Burdette, who pitched for the Braves from 1953-63, was a key member of the 1957 World Series champion team, and he becomes the fourth former Braves player inducted since they were added to the ballot in 2007.
He joins fellow Braves greats Eddie Mathews, Warren Spahn and John Quinn as inductees in the Walk of Fame. As Burdette's daughters reminisced about him, Spahn's name came up quite a bit, as the two were close friends.
Of course, there weren't many people with whom Burdette was not friendly.
"We grew up just so honored to have him because not only was he a wonderful ballplayer, he taught me a lot about how to be a great friend. Dad never knew a stranger," Mary Lou Burdette-Wieloszynski said. "He also was very gracious to his fans and gave autographs out freely.

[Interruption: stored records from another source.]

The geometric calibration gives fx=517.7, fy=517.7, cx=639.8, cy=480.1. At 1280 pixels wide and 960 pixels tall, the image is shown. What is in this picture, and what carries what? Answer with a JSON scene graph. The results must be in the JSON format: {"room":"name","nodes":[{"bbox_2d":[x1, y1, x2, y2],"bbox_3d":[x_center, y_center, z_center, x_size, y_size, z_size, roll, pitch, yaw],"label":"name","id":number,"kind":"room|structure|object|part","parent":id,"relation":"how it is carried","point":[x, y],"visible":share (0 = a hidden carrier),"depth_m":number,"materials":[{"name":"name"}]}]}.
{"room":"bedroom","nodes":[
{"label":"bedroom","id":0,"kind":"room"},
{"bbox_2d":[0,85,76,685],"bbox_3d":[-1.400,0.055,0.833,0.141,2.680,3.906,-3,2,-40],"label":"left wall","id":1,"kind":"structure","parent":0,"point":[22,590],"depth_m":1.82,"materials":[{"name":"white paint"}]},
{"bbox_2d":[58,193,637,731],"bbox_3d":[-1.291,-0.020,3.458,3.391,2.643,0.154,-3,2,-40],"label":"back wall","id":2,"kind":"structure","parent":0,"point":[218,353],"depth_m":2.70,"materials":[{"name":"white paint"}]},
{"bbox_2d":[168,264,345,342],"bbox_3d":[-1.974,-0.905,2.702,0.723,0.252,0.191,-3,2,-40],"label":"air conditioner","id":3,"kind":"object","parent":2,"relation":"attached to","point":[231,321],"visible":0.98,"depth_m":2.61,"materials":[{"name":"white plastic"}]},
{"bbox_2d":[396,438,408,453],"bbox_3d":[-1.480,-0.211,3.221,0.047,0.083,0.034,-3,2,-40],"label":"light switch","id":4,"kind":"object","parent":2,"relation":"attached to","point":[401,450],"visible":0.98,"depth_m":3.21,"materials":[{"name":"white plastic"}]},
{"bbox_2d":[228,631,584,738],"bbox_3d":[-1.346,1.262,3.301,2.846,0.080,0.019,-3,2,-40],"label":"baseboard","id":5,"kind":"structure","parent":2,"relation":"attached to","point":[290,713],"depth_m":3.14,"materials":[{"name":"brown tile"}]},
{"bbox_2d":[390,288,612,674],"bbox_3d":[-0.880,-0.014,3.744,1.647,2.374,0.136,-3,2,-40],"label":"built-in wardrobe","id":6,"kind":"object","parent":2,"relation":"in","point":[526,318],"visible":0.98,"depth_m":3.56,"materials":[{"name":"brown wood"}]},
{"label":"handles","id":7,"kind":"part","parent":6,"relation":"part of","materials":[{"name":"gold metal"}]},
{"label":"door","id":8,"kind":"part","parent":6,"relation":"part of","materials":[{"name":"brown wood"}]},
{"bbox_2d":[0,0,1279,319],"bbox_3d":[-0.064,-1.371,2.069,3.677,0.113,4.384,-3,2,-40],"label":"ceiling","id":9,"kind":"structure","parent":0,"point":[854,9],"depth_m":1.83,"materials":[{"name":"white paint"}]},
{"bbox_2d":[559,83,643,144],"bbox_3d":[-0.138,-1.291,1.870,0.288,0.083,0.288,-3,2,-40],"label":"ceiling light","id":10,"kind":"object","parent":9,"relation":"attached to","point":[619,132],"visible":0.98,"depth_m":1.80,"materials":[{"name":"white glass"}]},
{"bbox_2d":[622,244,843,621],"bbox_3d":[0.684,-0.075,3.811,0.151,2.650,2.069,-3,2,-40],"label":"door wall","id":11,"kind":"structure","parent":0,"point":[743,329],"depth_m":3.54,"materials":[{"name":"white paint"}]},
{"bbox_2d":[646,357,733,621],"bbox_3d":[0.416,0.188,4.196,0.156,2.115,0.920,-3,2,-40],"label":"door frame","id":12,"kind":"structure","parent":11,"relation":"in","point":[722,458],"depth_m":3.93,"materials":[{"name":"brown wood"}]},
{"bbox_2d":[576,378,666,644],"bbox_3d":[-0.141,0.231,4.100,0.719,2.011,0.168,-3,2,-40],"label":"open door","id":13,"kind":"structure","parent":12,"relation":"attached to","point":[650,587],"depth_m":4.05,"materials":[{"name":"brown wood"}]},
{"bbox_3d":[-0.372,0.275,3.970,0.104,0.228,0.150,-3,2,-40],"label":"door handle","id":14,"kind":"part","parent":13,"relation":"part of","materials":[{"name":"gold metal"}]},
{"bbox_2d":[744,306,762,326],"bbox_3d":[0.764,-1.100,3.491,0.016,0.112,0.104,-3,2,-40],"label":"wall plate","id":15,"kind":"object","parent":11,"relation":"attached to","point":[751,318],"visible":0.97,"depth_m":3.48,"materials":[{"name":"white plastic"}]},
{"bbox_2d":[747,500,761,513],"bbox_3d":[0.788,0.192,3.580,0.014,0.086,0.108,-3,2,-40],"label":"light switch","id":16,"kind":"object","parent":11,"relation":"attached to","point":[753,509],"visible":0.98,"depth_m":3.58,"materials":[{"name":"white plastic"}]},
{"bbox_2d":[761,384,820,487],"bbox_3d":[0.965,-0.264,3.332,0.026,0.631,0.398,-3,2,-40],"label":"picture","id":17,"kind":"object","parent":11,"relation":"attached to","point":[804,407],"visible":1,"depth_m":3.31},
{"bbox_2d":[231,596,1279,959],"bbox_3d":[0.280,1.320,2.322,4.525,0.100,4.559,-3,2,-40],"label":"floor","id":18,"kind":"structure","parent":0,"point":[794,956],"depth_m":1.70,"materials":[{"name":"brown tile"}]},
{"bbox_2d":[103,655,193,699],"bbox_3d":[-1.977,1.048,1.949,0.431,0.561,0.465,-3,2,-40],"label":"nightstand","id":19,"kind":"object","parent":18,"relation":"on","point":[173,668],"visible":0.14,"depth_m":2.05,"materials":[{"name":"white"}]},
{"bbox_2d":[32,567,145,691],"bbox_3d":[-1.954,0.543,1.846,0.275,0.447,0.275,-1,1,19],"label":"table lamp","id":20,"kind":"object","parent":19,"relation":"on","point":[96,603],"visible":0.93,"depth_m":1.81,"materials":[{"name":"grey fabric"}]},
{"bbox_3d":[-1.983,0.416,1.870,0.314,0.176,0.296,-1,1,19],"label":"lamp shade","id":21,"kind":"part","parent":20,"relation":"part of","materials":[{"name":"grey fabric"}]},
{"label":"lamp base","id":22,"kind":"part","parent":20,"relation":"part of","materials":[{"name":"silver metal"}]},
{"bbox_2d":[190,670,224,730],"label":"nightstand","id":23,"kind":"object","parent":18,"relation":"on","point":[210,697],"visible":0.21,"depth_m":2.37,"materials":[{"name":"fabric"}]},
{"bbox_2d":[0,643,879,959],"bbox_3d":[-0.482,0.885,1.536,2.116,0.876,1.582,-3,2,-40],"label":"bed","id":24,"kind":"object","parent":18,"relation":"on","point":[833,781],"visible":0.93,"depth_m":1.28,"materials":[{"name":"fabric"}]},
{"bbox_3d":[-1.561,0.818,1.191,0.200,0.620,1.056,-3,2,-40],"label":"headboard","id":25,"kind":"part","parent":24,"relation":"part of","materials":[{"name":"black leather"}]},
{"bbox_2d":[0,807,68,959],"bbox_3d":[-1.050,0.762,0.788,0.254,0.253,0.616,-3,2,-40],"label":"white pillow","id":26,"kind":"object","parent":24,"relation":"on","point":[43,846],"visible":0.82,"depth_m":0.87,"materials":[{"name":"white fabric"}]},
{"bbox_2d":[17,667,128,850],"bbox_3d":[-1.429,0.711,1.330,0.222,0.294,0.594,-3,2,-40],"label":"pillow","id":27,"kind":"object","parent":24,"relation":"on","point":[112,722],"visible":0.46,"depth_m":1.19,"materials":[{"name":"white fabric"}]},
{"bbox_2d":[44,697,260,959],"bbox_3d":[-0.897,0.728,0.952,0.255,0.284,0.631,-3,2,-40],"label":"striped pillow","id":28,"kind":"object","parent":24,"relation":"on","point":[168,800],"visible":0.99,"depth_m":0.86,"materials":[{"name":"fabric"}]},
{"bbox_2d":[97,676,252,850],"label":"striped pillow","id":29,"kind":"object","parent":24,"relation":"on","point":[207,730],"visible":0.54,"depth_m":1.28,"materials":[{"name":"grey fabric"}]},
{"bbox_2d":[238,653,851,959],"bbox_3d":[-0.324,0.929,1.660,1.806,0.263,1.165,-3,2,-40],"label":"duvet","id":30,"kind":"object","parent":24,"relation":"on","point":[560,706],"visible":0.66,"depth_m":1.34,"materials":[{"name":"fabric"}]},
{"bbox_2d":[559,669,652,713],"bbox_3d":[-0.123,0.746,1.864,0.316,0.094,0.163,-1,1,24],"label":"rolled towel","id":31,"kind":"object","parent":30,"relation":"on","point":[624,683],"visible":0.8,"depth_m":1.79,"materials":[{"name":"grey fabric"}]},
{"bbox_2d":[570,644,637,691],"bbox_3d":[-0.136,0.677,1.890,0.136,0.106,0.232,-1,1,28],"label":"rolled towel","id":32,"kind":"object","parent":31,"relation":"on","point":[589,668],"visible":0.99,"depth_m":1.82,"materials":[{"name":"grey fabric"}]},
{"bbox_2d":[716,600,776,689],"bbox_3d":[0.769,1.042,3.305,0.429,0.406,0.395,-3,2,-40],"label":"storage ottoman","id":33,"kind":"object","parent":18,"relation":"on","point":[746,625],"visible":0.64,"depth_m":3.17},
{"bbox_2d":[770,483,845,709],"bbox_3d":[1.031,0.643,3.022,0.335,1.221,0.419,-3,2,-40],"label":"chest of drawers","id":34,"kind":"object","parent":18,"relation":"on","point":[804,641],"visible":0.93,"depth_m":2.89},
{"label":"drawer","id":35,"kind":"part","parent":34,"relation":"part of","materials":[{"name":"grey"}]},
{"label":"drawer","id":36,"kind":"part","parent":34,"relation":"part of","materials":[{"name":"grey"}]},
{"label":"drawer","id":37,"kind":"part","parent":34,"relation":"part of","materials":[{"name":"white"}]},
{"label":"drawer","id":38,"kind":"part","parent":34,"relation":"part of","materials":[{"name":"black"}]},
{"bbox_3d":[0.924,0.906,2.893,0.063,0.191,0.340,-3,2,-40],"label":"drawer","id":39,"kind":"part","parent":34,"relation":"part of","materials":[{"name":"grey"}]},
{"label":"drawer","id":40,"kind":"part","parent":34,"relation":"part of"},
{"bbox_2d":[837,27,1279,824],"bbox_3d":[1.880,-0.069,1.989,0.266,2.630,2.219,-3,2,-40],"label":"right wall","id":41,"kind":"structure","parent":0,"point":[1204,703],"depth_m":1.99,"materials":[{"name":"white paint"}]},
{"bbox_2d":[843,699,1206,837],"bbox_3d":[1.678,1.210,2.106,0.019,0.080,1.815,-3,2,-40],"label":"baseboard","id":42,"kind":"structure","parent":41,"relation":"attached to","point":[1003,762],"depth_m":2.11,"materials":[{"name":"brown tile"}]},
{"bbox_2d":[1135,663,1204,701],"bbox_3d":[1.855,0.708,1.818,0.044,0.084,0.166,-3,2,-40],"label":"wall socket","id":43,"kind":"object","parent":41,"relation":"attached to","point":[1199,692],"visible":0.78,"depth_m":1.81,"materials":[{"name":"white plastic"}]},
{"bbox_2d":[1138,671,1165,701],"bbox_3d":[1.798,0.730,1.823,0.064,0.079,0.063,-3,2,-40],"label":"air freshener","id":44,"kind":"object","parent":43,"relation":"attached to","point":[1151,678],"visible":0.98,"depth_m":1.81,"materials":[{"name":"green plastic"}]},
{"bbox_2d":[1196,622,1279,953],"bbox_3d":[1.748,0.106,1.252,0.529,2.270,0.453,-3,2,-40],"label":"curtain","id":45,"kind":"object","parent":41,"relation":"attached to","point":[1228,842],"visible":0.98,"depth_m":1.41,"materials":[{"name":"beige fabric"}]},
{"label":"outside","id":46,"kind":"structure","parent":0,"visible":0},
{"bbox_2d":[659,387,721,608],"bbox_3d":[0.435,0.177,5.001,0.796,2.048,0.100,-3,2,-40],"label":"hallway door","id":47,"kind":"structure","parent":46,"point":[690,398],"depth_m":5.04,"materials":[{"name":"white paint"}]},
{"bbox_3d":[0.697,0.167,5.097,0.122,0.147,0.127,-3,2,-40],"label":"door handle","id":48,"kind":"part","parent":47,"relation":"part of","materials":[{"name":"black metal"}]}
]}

"Whenever he talked about Milwaukee, he talked about how wonderful the fans were in Milwaukee, and he liked them so much and said that they were good people. ... He and Warren, he said they loved it because they were treated like a real person."

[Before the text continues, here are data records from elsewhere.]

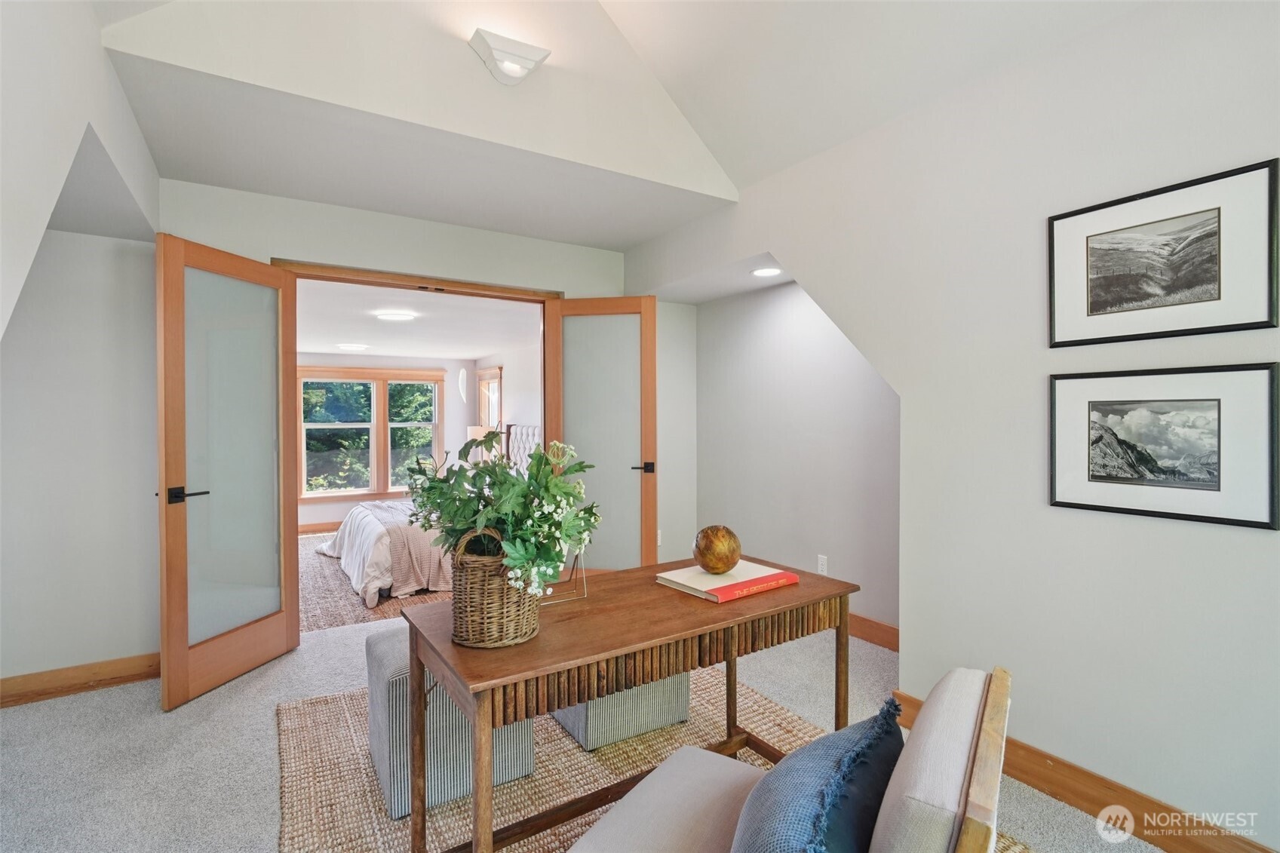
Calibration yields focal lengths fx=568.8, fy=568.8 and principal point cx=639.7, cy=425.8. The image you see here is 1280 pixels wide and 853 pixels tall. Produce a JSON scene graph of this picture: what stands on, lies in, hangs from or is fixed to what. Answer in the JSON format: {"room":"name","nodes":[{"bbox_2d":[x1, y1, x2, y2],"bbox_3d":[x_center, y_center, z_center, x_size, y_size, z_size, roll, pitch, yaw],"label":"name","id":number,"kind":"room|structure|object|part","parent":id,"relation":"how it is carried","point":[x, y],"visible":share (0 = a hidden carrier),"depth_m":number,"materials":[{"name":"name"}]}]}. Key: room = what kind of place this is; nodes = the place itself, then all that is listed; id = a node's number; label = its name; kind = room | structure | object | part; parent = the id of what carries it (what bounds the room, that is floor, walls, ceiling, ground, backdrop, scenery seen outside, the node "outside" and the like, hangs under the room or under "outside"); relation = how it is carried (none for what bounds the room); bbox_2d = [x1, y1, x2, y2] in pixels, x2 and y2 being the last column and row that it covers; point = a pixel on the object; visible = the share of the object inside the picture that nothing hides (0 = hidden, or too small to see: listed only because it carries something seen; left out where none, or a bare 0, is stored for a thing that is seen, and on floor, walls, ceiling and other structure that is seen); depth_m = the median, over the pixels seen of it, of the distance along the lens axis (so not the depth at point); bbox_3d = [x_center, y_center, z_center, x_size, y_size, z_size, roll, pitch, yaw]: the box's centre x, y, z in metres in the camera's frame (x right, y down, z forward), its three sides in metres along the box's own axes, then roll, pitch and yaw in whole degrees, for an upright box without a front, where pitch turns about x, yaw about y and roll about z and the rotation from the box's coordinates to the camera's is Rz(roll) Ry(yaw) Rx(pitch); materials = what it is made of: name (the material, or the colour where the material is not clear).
{"room":"office","nodes":[
{"label":"office","id":0,"kind":"room"},
{"bbox_2d":[0,0,161,699],"bbox_3d":[-1.415,-0.230,0.943,0.214,3.075,4.544,0,1,-32],"label":"left wall","id":1,"kind":"structure","parent":0,"point":[88,28],"depth_m":2.08,"materials":[{"name":"white paint"}]},
{"bbox_2d":[0,651,159,707],"bbox_3d":[-2.764,1.221,2.713,1.413,0.116,0.017,0,1,-32],"label":"baseboard","id":2,"kind":"structure","parent":1,"relation":"attached to","point":[111,679],"depth_m":2.73,"materials":[{"name":"brown wood"}]},
{"bbox_2d":[294,355,475,532],"bbox_3d":[-3.818,0.207,7.305,3.496,2.249,0.131,0,1,-32],"label":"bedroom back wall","id":3,"kind":"structure","parent":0,"point":[319,508],"depth_m":7.77,"materials":[{"name":"white paint"}]},
{"bbox_2d":[296,519,341,532],"bbox_3d":[-3.566,1.247,7.252,3.854,0.117,0.017,0,1,-32],"label":"bedroom baseboard","id":4,"kind":"structure","parent":3,"relation":"attached to","point":[311,526],"depth_m":7.00,"materials":[{"name":"brown wood"}]},
{"bbox_2d":[297,364,445,503],"bbox_3d":[-3.536,0.108,7.488,1.810,1.742,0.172,0,1,-32],"label":"window","id":5,"kind":"structure","parent":3,"relation":"in","point":[374,488],"depth_m":7.46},
{"bbox_2d":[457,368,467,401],"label":"wall sconce","id":6,"kind":"object","parent":3,"relation":"attached to","point":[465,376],"visible":0.98,"depth_m":7.93,"materials":[{"name":"white"}]},
{"bbox_2d":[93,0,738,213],"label":"gable wall","id":7,"kind":"structure","parent":0,"point":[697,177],"depth_m":2.56,"materials":[{"name":"white paint"}]},
{"bbox_2d":[467,27,549,84],"bbox_3d":[-0.587,-1.628,2.556,0.319,0.160,0.187,0,1,-32],"label":"wall sconce","id":8,"kind":"object","parent":7,"relation":"attached to","point":[499,56],"visible":0.99,"depth_m":2.51,"materials":[{"name":"white"}]},
{"bbox_2d":[294,276,542,361],"bbox_3d":[-2.367,-0.982,5.659,3.213,0.115,4.421,0,1,-32],"label":"bedroom ceiling","id":9,"kind":"structure","parent":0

Brewers members of the Walk of Fame are Hank Aaron, Rollie Fingers, Paul Molitor, Robin Yount, Commissioner Bud Selig, Cecil Cooper, Bob Uecker, Harry Dalton, Jim Gantner, Gorman Thomas, Don Money and Harvey Kuenn.
With Burdette being honored by the Brewers, his daughters -- Burdette-Wieloszynski, Elaina Fontana and Madge Burdette -- were in attendance Friday for the club's series opener against the Rangers.
At a pregame news conference, they were excited for their father's honor.
During the 1957 World Series, Burdette went 3-0 with a 0.67 ERA, allowing just two earned runs over 27 innings pitched, en route to earning MVP honors.
"We're just really proud of our dad and very honored to be here," Fontana said. "We've just had a wonderful experience growing up with our dad."
Overall, Burdette went 173-109 with Milwaukee with a 3.53 ERA in 420 games. In 1959, he led the National League with 21 wins, and in 1956 his 2.70 ERA also led the league.
Burdette's oldest daughter hoped to make her father proud as she threw out the ceremonial first pitch.
"I hope I can throw that ball, and it's not in the dirt," Madge Burdette said, "and make him smile from heaven. I know he's watching us. I'm just proud to be here."